Victor Nunez

Victor Nunez

With only four films on his resumé after an 18-year career, Florida-based filmmaker Victor Nunez hasn't exactly kept a high profile. Though 1993's subtle drama Ruby In Paradise attracted a great deal of critical praise, most of the press attention went to the debut performance by star Ashley Judd. The similarly superior Ulee's Gold has drawn the most notice for resurrecting Peter Fonda's career. The Onion recently spoke to the man behind both films about independent filmmaking, the importance of quality material, and the ambiguous charms of Florida.

The Onion: Ulee's Gold has primarily gotten attention as a Peter Fonda comeback vehicle, but do you feel it will finally call more attention to you as a director?

Victor Nunez: In terms of the kind of films I'm interested in, it's always easier when your previous work has gotten a positive response. I'm delighted with the attention and focus on Peter—I'd like to claim that I knew this was going to happen—but basically, I cast Peter because he's a fascinating actor and the best person we could get for the part. In hindsight, he was the perfect person.

O:You started directing in 1979, and have made four films since. Do you feel the small scale of your pictures has made it more difficult to get projects made with the frequency you would like?

VN: Boy, you know, you can do Monday-morning quarterbacking in a lot of directions, and believe me, I have, especially at three in the morning. I don't know if it's the scale so much as the focus on the interior, intimate moments of the people involved... There have been times when nobody was interested in that. We had to convince people that moviegoers would be interested in a middle-50s granddaddy beekeeper. You know, in hindsight it all makes sense, but at the time it was, "Who's gonna watch that?" That's why you make little movies, because you're interested in things where you don't feel like you have to justify a gross of $120 million, or something.

O: You used to get described frequently as a regional filmmaker. Did that tag bother you?

VN: Well, I probably started it. I discovered European film as a college student at about the same time I was really immersing myself in Southern literature, and I felt there was a kind of connection and affinity. Certainly Italian neo-realists declared that character, place and story were integrally involved, and I had the very romantic, naive notion of becoming a Southern filmmaker in the way that writers had become Southern writers. Naive, because I didn't realize that buying a ream of paper and a typewriter is a little easier than making movies. But there's a big difference between regional and provincial. I think that film, to attain the universal—and this another one of those grand clichés—has to become very, very grounded in specifics. And one of the ways to do that is to become grounded in a place and time, and build from there.

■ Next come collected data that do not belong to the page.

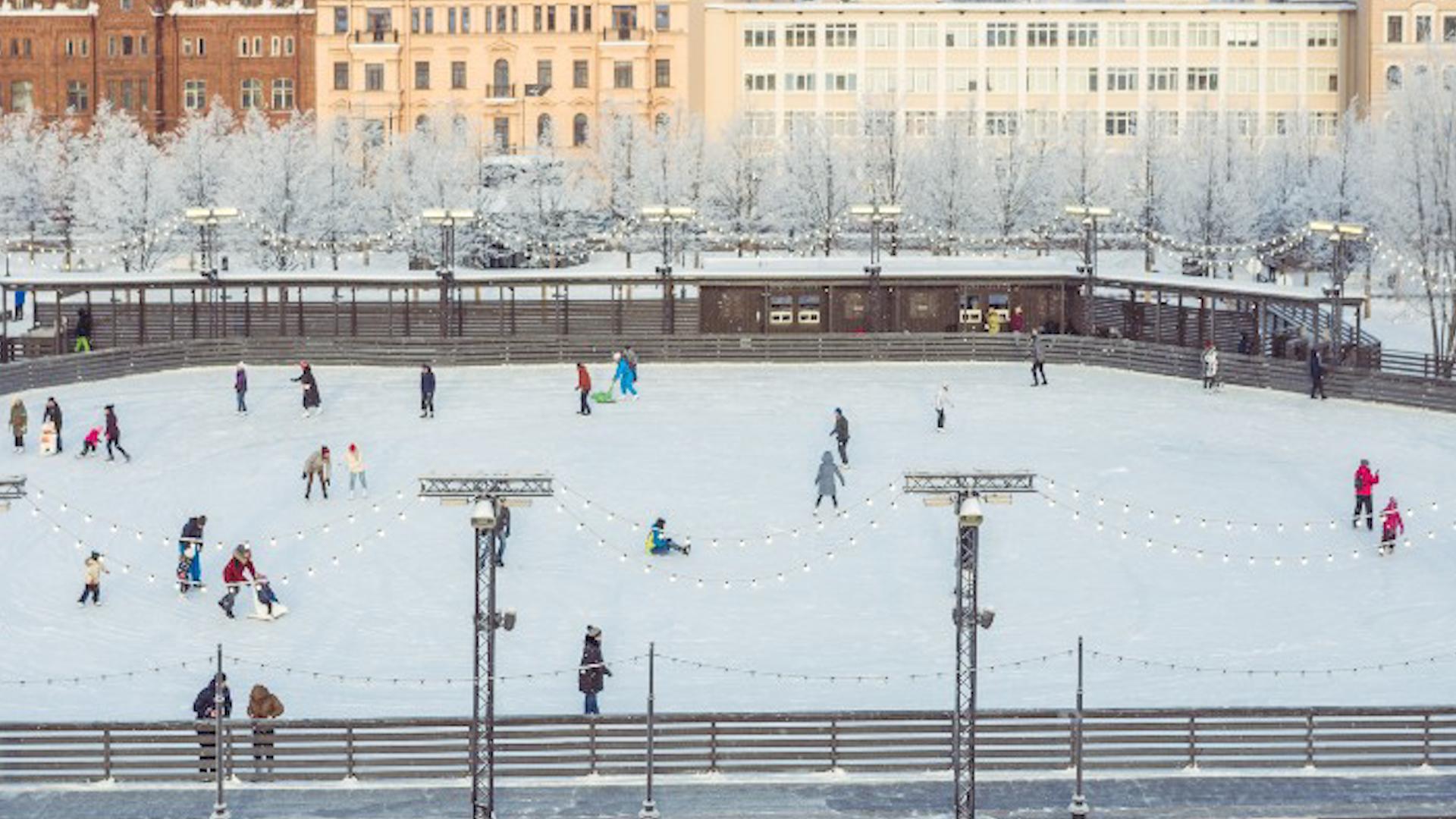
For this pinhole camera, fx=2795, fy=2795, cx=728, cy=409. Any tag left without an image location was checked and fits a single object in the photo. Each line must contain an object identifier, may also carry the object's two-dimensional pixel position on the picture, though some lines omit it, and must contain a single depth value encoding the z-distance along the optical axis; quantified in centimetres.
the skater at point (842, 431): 5369
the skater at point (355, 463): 5075
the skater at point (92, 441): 5484
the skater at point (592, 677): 3616
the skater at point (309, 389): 6050
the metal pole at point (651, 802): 3094
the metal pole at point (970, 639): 3017
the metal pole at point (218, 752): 3078
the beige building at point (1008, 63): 13038
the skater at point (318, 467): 5075
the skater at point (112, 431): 5401
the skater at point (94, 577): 4291
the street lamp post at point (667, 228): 7495
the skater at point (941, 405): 5850
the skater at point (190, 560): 4378
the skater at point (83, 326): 7212
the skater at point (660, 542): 4606
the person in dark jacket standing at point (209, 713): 3198
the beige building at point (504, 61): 13038
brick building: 13700
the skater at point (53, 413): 5525
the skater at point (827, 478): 4984
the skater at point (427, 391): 6009
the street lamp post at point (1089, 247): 7481
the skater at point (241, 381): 6069
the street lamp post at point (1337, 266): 6588
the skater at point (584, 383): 6088
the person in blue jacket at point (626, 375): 6366
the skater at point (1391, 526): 4641
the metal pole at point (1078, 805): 3078
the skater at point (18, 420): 5562
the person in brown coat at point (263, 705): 3378
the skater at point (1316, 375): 6401
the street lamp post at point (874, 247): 7506
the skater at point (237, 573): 4206
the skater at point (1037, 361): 6625
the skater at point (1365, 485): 4800
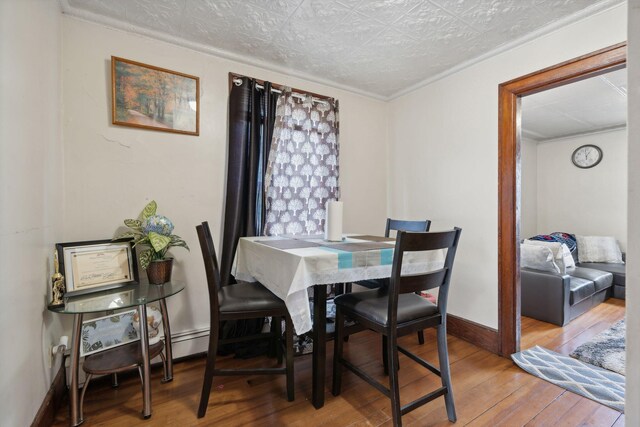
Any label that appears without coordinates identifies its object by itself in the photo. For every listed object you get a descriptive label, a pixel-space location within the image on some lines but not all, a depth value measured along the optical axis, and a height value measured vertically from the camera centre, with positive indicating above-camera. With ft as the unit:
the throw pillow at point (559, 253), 9.41 -1.42
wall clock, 14.88 +2.84
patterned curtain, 8.14 +1.34
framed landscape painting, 6.31 +2.60
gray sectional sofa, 9.11 -2.74
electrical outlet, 5.05 -2.51
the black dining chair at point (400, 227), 7.55 -0.46
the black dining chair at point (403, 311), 4.36 -1.70
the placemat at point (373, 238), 6.79 -0.66
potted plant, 5.85 -0.60
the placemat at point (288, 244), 5.63 -0.67
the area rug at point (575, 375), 5.60 -3.56
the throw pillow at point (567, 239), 13.32 -1.32
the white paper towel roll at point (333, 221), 6.23 -0.21
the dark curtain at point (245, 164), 7.29 +1.24
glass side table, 4.65 -1.52
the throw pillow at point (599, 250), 13.09 -1.79
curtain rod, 7.60 +3.39
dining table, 4.61 -0.99
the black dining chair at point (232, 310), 5.00 -1.74
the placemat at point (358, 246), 5.27 -0.68
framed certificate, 5.29 -1.02
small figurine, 4.80 -1.28
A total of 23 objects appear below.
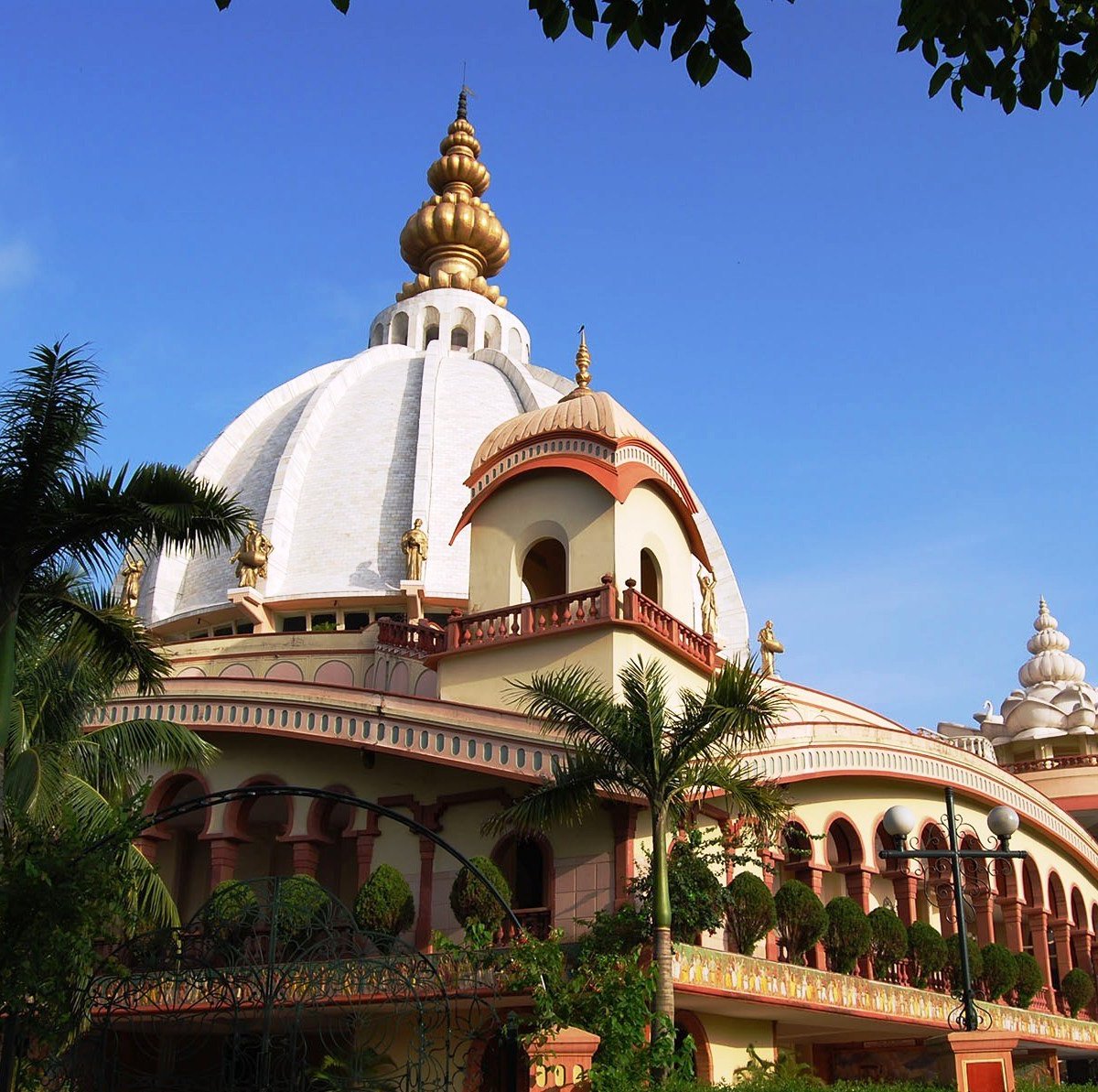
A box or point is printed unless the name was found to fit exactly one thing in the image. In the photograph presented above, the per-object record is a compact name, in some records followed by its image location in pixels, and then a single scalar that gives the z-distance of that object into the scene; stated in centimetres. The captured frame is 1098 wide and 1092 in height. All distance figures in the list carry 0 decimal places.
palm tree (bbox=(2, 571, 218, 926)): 1426
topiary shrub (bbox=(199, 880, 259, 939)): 1531
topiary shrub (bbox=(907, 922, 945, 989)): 2302
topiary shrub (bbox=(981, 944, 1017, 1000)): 2405
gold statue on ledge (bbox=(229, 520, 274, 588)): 3388
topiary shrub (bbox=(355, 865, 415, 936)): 1942
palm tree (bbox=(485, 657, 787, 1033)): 1603
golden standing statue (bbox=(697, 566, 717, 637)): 3438
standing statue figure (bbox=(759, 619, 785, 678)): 3638
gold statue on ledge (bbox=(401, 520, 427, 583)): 3278
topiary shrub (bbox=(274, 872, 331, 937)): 1461
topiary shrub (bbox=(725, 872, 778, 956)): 1948
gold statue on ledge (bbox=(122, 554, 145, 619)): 3609
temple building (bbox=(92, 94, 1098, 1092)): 2033
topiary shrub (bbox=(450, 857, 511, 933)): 1842
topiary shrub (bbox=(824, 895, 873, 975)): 2133
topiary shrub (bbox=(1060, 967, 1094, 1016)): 2745
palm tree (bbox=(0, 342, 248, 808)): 1329
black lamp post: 1346
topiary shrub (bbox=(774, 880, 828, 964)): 2044
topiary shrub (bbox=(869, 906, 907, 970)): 2203
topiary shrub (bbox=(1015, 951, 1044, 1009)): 2520
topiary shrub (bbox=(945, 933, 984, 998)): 2355
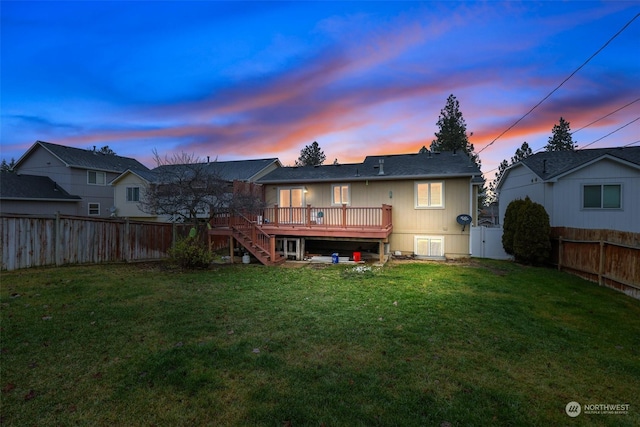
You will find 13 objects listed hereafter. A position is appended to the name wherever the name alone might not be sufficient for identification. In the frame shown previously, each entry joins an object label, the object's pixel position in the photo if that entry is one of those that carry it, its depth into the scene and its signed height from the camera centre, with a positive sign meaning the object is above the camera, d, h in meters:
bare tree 11.29 +0.75
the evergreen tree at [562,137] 35.31 +9.23
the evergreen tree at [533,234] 11.15 -0.85
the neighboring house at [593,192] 11.71 +0.87
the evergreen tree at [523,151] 39.12 +8.36
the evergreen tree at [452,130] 32.72 +9.32
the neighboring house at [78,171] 23.67 +3.53
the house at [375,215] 12.59 -0.14
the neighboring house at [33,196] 20.31 +1.19
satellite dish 12.88 -0.32
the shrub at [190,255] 10.48 -1.56
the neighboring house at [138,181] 22.84 +2.61
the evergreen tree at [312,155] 42.62 +8.52
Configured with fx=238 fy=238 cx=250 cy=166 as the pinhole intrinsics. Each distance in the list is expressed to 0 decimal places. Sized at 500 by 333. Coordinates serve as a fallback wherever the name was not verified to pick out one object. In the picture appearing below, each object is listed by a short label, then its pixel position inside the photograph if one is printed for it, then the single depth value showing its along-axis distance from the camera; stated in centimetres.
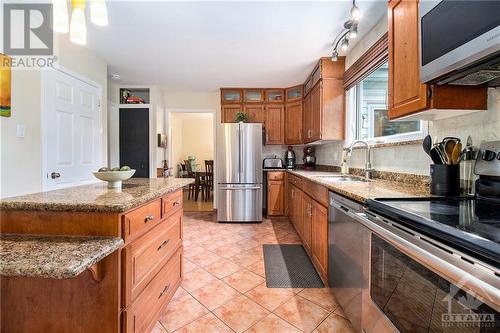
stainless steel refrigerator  414
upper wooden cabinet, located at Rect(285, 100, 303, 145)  455
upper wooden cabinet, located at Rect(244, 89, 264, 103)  474
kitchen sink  248
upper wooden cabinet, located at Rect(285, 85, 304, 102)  453
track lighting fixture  186
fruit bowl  154
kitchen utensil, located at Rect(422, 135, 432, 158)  142
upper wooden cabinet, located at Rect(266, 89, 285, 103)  476
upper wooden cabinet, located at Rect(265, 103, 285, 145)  475
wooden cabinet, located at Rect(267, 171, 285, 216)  440
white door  254
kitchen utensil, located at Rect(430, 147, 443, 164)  135
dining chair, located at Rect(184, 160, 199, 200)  628
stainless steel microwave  90
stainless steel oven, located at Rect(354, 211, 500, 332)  62
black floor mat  213
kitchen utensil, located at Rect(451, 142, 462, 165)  128
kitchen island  111
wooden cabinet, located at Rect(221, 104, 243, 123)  474
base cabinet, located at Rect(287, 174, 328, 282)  203
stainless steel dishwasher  127
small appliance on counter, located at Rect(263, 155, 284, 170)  479
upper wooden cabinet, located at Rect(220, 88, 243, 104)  474
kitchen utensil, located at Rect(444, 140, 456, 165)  130
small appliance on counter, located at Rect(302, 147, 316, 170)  460
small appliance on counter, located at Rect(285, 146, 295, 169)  477
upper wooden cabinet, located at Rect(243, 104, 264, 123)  474
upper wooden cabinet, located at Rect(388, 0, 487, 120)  129
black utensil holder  130
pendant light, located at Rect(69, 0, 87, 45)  121
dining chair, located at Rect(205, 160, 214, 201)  612
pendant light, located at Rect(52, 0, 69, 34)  122
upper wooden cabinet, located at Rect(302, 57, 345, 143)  327
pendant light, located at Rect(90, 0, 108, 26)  123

O: Why do you feel so few filmmakers are concerned about doing that?

VN: Probably because they're smart and practical. One of the big questions for me has been, "Can you be an American filmmaker without being a Hollywood filmmaker?" Hollywood seems to have such a hegemony over everything in our culture. And, what's happened, I've realized, is that the French filmmaker and the German filmmaker are asking themselves the very same question: "Can you be a French filmmaker without being a Hollywood filmmaker?" There's nothing wrong with Hollywood, it's just that I think our world would be less interesting if there were only one mass pop-culture, and it all came from one place, or one market or one company, as it looks like it's heading.

O: What is that makes you continue making films in Florida? What do you find so fertile about the area?

VN: Well, for one it's my home. That's pretty big. If I were from South Dakota or New Hampshire, I'd have a different set of things I'd appreciate, but I think Florida is a fascinating state: There's this mythology that this is where you come to escape, this is where you come to relax, and this is paradise. The whole notion of vacation and reward for work lived is a little more ambivalent. But that's part of its charm, that there's a sort of complexity and ironic charm to what Florida means.

O: A lot of attention has been devoted to Peter Fonda, but part of what impressed me about Ulee's Gold and Ruby in Paradise was the other performances. Where did you find your other actors?

VN: Well, I'm delighted you said that. I've worked with the same casting director three times, and we've always gone for as strong of a cast as we could find. I think there are actors out there who so want the challenges of acting that if you can get the script or a project to them, you have an excellent shot of getting people who are very, very good, just because they want to work on this kind of material. Pat Richardson (Home Improvement), for example... I had heard of Home Improvement, but I had never seen the show, and she came in and read, and she was wonderful. And part of what drew her to this part was the chance to do something besides what the world has come to know her as.